__YOUR INSTRUCTIONS__: From the records below, set down exactly the lines starting with the line that contains "thumb cmc: (117, 154)" and going on through the line that contains "ring pip: (243, 176)". Nothing else is wanted.

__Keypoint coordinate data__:
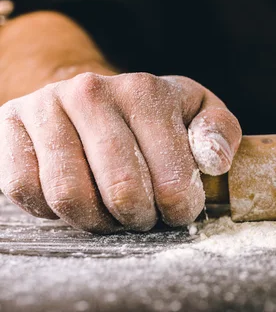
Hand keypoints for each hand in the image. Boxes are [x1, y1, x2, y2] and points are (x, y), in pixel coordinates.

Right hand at [0, 72, 241, 232]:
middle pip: (120, 190)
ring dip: (96, 221)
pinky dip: (52, 211)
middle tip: (144, 216)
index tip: (179, 211)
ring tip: (111, 212)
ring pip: (68, 195)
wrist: (93, 98)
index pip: (170, 177)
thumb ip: (219, 131)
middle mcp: (92, 91)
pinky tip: (77, 198)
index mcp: (145, 91)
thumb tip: (215, 160)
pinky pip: (25, 190)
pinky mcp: (9, 125)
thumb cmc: (156, 115)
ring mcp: (45, 106)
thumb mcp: (198, 113)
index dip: (179, 209)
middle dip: (138, 218)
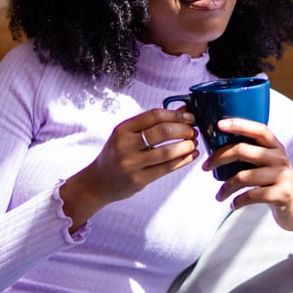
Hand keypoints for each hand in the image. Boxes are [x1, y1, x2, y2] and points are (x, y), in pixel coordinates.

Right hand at [61, 108, 197, 230]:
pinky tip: (190, 156)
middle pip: (162, 132)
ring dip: (186, 146)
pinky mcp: (138, 180)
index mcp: (122, 129)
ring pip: (167, 152)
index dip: (176, 114)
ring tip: (193, 144)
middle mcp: (125, 145)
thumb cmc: (117, 154)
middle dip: (183, 130)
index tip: (189, 117)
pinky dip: (182, 161)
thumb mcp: (128, 135)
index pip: (154, 115)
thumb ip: (153, 123)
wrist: (98, 182)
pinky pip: (166, 168)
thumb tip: (183, 110)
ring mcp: (131, 164)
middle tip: (193, 131)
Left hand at [204, 118, 292, 247]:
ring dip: (226, 187)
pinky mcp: (283, 194)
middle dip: (219, 157)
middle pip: (243, 150)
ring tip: (219, 195)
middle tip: (205, 167)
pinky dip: (238, 201)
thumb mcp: (267, 164)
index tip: (219, 124)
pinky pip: (252, 195)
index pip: (258, 129)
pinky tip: (232, 204)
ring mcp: (283, 175)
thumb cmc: (273, 183)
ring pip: (243, 176)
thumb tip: (216, 147)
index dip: (239, 124)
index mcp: (275, 146)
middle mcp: (280, 157)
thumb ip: (251, 153)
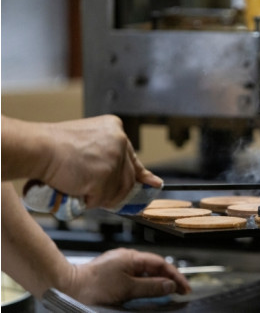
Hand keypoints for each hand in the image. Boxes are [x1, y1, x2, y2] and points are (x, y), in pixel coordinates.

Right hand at [40, 115, 162, 208]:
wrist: (37, 147)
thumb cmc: (54, 147)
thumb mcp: (89, 145)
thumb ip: (109, 158)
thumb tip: (135, 177)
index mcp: (115, 130)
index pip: (134, 158)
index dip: (142, 175)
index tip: (153, 184)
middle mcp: (120, 141)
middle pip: (128, 178)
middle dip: (116, 191)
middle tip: (101, 196)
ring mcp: (114, 158)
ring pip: (118, 191)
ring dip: (100, 197)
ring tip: (81, 188)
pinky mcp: (105, 175)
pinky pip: (103, 199)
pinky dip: (89, 200)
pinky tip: (77, 189)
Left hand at [67, 248, 190, 304]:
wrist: (67, 288)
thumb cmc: (93, 287)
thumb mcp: (127, 289)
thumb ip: (150, 287)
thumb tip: (169, 285)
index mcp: (132, 257)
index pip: (161, 264)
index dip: (175, 276)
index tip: (185, 288)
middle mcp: (127, 257)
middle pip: (154, 267)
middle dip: (169, 279)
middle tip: (180, 292)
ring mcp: (119, 263)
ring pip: (145, 271)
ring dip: (157, 282)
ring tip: (167, 294)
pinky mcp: (113, 271)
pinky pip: (135, 275)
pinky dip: (145, 283)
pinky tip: (147, 291)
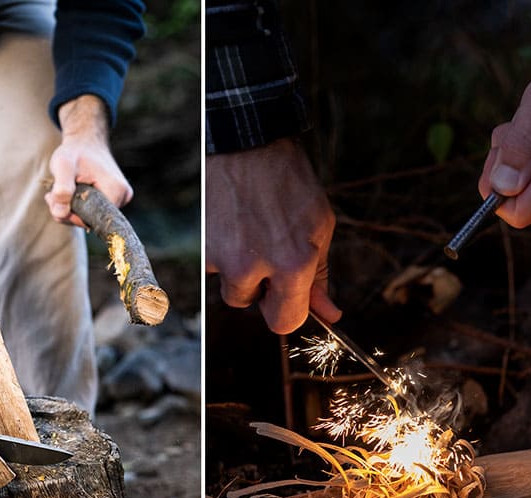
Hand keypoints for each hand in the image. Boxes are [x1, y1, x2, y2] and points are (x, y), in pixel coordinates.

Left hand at [46, 94, 132, 226]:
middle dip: (68, 211)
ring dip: (70, 209)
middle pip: (91, 220)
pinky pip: (93, 212)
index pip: (91, 219)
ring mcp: (121, 199)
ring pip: (90, 218)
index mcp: (116, 191)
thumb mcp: (63, 165)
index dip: (70, 214)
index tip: (54, 197)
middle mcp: (123, 197)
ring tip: (58, 190)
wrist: (86, 141)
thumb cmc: (75, 151)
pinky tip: (69, 192)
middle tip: (51, 194)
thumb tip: (60, 214)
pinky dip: (77, 206)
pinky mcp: (115, 200)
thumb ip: (61, 189)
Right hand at [206, 137, 341, 333]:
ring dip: (239, 271)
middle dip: (260, 290)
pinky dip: (221, 253)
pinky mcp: (201, 248)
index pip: (286, 321)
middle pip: (251, 306)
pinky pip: (212, 268)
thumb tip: (330, 314)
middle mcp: (253, 268)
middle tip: (267, 254)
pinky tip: (232, 225)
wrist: (246, 144)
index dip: (288, 310)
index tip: (288, 298)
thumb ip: (319, 275)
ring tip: (249, 233)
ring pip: (230, 287)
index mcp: (292, 264)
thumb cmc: (289, 182)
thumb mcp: (318, 226)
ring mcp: (222, 259)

__ANSWER TO THE EXERCISE__:
thumb cmc: (117, 154)
middle dip: (183, 130)
index tip: (189, 117)
pinky dip: (182, 161)
thumb mcp: (128, 135)
index pip: (154, 115)
thumb ip: (153, 123)
wrist: (98, 182)
pinky pip: (166, 168)
thumb tip: (183, 110)
ring mcp: (131, 164)
middle tip: (193, 131)
Left hand at [204, 118, 292, 247]:
ring dip: (226, 187)
pinky mcp: (283, 194)
middle dip: (219, 157)
middle pip: (243, 150)
ring tip: (219, 195)
middle tip: (205, 167)
pinky dip: (238, 201)
thumb mcp: (267, 164)
index tip: (219, 124)
pinky pip: (252, 195)
index pip: (258, 129)
pinky tip: (232, 204)
ring mcp: (283, 175)
thumb cmc: (273, 183)
ring pip: (243, 176)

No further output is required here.